■ Input material
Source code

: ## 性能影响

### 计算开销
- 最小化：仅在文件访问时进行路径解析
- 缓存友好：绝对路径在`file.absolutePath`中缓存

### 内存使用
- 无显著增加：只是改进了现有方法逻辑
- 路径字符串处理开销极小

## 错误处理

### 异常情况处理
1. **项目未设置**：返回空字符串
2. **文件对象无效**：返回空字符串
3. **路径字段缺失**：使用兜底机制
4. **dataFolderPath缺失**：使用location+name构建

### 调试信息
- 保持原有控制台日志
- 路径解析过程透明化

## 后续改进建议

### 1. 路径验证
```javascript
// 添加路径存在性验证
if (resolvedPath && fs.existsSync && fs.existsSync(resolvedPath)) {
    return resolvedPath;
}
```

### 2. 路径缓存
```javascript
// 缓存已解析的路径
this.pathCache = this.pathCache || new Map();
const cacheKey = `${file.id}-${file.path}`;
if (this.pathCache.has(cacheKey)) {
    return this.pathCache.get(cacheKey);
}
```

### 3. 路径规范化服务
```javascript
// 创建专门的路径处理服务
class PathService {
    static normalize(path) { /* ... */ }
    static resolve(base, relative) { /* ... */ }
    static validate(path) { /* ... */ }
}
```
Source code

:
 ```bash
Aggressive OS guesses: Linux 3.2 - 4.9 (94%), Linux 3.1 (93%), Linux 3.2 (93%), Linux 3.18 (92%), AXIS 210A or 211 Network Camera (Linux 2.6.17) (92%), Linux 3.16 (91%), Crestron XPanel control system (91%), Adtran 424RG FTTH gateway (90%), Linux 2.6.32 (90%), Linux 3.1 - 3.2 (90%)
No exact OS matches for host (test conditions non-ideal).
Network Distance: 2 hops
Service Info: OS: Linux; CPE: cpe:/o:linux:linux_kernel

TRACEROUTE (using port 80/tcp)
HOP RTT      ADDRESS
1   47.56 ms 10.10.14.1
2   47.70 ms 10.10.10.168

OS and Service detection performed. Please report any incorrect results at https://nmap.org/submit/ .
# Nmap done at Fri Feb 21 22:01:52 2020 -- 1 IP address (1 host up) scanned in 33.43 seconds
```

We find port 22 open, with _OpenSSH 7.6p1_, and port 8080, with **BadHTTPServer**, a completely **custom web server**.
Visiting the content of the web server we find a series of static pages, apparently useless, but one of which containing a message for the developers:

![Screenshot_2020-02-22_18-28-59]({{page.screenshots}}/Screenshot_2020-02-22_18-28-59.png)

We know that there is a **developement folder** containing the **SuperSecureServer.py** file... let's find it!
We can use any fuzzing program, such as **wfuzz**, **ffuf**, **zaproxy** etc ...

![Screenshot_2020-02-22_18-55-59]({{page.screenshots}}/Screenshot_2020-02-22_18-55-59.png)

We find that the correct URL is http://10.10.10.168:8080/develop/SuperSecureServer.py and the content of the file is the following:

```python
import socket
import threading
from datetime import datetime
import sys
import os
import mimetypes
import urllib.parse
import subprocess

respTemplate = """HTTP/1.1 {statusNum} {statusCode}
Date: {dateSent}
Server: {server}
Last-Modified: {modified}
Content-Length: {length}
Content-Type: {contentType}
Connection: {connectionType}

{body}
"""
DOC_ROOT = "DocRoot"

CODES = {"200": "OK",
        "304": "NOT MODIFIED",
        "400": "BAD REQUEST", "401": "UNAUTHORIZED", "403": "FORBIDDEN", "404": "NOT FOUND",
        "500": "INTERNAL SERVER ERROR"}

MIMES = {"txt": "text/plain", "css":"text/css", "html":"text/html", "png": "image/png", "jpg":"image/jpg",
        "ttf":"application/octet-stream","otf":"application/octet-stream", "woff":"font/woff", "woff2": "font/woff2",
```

■ About this exercise
In the listing, return each line containing the string "Network".

■ Reply to the task
Aggressive OS guesses: Linux 3.2 - 4.9 (94%), Linux 3.1 (93%), Linux 3.2 (93%), Linux 3.18 (92%), AXIS 210A or 211 Network Camera (Linux 2.6.17) (92%), Linux 3.16 (91%), Crestron XPanel control system (91%), Adtran 424RG FTTH gateway (90%), Linux 2.6.32 (90%), Linux 3.1 - 3.2 (90%)
Network Distance: 2 hops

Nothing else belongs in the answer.